Given problem
Reproduce each of the following lines verbatim, in the order given and without any change.

Input rows
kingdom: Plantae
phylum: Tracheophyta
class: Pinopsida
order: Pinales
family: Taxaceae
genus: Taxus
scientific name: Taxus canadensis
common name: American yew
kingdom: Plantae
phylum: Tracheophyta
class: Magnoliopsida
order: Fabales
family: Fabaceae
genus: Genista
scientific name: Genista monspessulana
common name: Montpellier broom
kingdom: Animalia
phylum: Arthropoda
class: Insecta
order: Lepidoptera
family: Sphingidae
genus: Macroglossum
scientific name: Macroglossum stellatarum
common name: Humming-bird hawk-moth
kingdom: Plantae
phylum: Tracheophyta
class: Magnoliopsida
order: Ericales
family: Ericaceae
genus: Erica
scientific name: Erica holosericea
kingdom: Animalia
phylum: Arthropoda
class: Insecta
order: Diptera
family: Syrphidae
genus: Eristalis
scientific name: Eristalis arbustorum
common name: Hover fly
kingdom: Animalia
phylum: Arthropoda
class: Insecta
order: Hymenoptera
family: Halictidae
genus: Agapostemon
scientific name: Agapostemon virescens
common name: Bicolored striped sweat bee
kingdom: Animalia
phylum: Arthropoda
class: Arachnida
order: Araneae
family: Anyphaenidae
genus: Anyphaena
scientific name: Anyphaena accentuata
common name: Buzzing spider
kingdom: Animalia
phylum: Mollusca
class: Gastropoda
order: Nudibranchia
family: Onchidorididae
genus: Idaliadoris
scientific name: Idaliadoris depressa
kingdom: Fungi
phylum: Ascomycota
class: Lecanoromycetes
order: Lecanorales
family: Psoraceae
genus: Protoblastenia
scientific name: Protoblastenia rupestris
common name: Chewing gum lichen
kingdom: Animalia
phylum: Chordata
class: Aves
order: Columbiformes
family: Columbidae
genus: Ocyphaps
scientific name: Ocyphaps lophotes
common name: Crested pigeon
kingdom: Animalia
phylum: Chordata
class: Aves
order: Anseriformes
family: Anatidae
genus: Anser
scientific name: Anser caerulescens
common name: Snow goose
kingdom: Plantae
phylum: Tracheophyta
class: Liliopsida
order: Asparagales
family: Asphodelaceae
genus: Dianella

Full solution
kingdom: Plantae
phylum: Tracheophyta
class: Pinopsida
order: Pinales
family: Taxaceae
genus: Taxus
scientific name: Taxus canadensis
common name: American yew
kingdom: Plantae
phylum: Tracheophyta
class: Magnoliopsida
order: Fabales
family: Fabaceae
genus: Genista
scientific name: Genista monspessulana
common name: Montpellier broom
kingdom: Animalia
phylum: Arthropoda
class: Insecta
order: Lepidoptera
family: Sphingidae
genus: Macroglossum
scientific name: Macroglossum stellatarum
common name: Humming-bird hawk-moth
kingdom: Plantae
phylum: Tracheophyta
class: Magnoliopsida
order: Ericales
family: Ericaceae
genus: Erica
scientific name: Erica holosericea
kingdom: Animalia
phylum: Arthropoda
class: Insecta
order: Diptera
family: Syrphidae
genus: Eristalis
scientific name: Eristalis arbustorum
common name: Hover fly
kingdom: Animalia
phylum: Arthropoda
class: Insecta
order: Hymenoptera
family: Halictidae
genus: Agapostemon
scientific name: Agapostemon virescens
common name: Bicolored striped sweat bee
kingdom: Animalia
phylum: Arthropoda
class: Arachnida
order: Araneae
family: Anyphaenidae
genus: Anyphaena
scientific name: Anyphaena accentuata
common name: Buzzing spider
kingdom: Animalia
phylum: Mollusca
class: Gastropoda
order: Nudibranchia
family: Onchidorididae
genus: Idaliadoris
scientific name: Idaliadoris depressa
kingdom: Fungi
phylum: Ascomycota
class: Lecanoromycetes
order: Lecanorales
family: Psoraceae
genus: Protoblastenia
scientific name: Protoblastenia rupestris
common name: Chewing gum lichen
kingdom: Animalia
phylum: Chordata
class: Aves
order: Columbiformes
family: Columbidae
genus: Ocyphaps
scientific name: Ocyphaps lophotes
common name: Crested pigeon
kingdom: Animalia
phylum: Chordata
class: Aves
order: Anseriformes
family: Anatidae
genus: Anser
scientific name: Anser caerulescens
common name: Snow goose
kingdom: Plantae
phylum: Tracheophyta
class: Liliopsida
order: Asparagales
family: Asphodelaceae
genus: Dianella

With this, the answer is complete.